## Task requirements:
Please return every line of the material verbatim and skip any images.

-------------------------

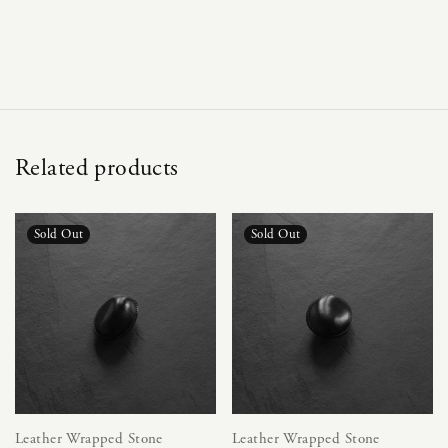
Related products
Leather Wrapped Stone
Leather Wrapped Stone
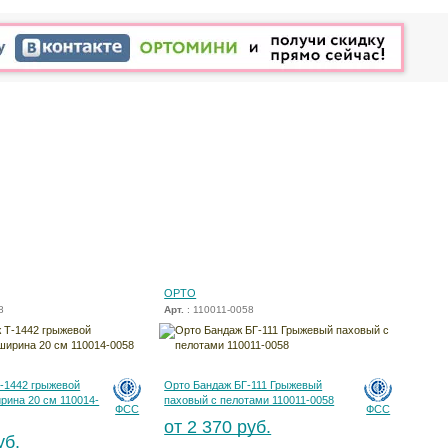
ОРТО
8
Арт.
: 110011-0058
-1442 грыжевой
Орто Бандаж БГ-111 Грыжевый
рина 20 см 110014-
паховый с пелотами 110011-0058
ФСС
ФСС
от 2 370 руб.
уб.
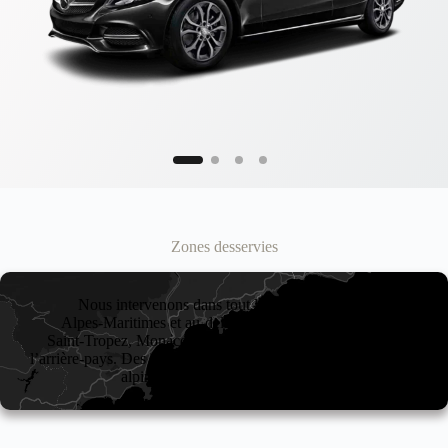
Zones desservies
Nous intervenons dans tout le département des
Alpes‑Maritimes et au‑delà : Nice, Cannes, Antibes,
Saint‑Tropez, Monaco, Menton, ainsi que les villages de
l’arrière‑pays. Des trajets vers Marseille, l’Italie ou les stations
alpines sont également proposés.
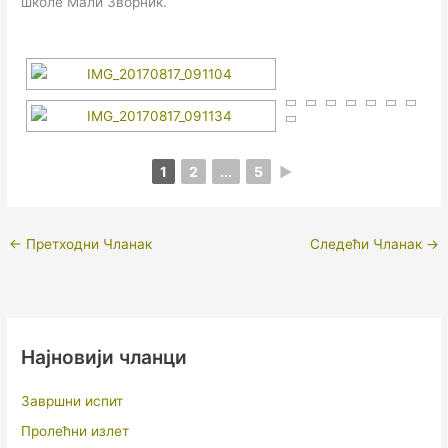
школе Мали Зворник.
1
2
...
5
►
←
Претходни Чланак
Следећи Чланак
→
Најновији чланци
Завршни испит
Пролећни излет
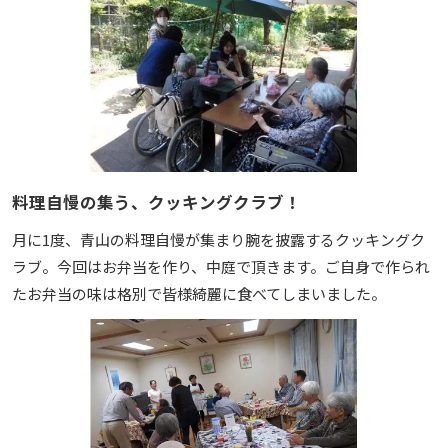
料理自慢の集う、クッキングクラブ！
月に1度、青山の料理自慢が集まり腕を披露するクッキングク
ラブ。今回はお弁当を作り、中庭で頂きます。ご自身で作られ
たお弁当の味は格別で皆様綺麗に食べてしまいました。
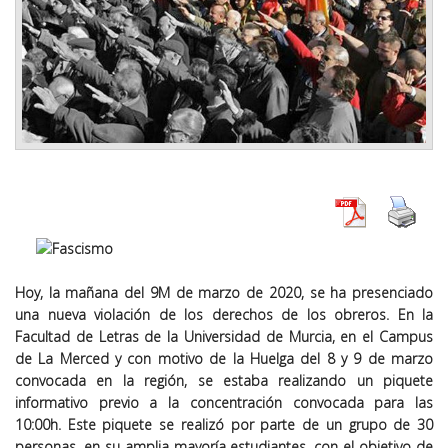
Hoy, la mañana del 9M de marzo de 2020, se ha presenciado
una nueva violación de los derechos de los obreros. En la
Facultad de Letras de la Universidad de Murcia, en el Campus
de La Merced y con motivo de la Huelga del 8 y 9 de marzo
convocada en la región, se estaba realizando un piquete
informativo previo a la concentración convocada para las
10:00h. Este piquete se realizó por parte de un grupo de 30
personas, en su amplia mayoría estudiantes, con el objetivo de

-------------------------

## Exercise answer:
Related products
Leather Wrapped Stone
Leather Wrapped Stone
ОРТО
8
Арт.
: 110011-0058
-1442 грыжевой
Орто Бандаж БГ-111 Грыжевый
рина 20 см 110014-
паховый с пелотами 110011-0058
ФСС
ФСС
от 2 370 руб.
уб.
Zones desservies
Nous intervenons dans tout le département des
Alpes‑Maritimes et au‑delà : Nice, Cannes, Antibes,
Saint‑Tropez, Monaco, Menton, ainsi que les villages de
l’arrière‑pays. Des trajets vers Marseille, l’Italie ou les stations
alpines sont également proposés.
школе Мали Зворник.
1
2
...
5
►
←
Претходни Чланак
Следећи Чланак
→
Најновији чланци
Завршни испит
Пролећни излет
料理自慢の集う、クッキングクラブ！
月に1度、青山の料理自慢が集まり腕を披露するクッキングク
ラブ。今回はお弁当を作り、中庭で頂きます。ご自身で作られ
たお弁当の味は格別で皆様綺麗に食べてしまいました。
Hoy, la mañana del 9M de marzo de 2020, se ha presenciado
una nueva violación de los derechos de los obreros. En la
Facultad de Letras de la Universidad de Murcia, en el Campus
de La Merced y con motivo de la Huelga del 8 y 9 de marzo
convocada en la región, se estaba realizando un piquete
informativo previo a la concentración convocada para las
10:00h. Este piquete se realizó por parte de un grupo de 30
personas, en su amplia mayoría estudiantes, con el objetivo de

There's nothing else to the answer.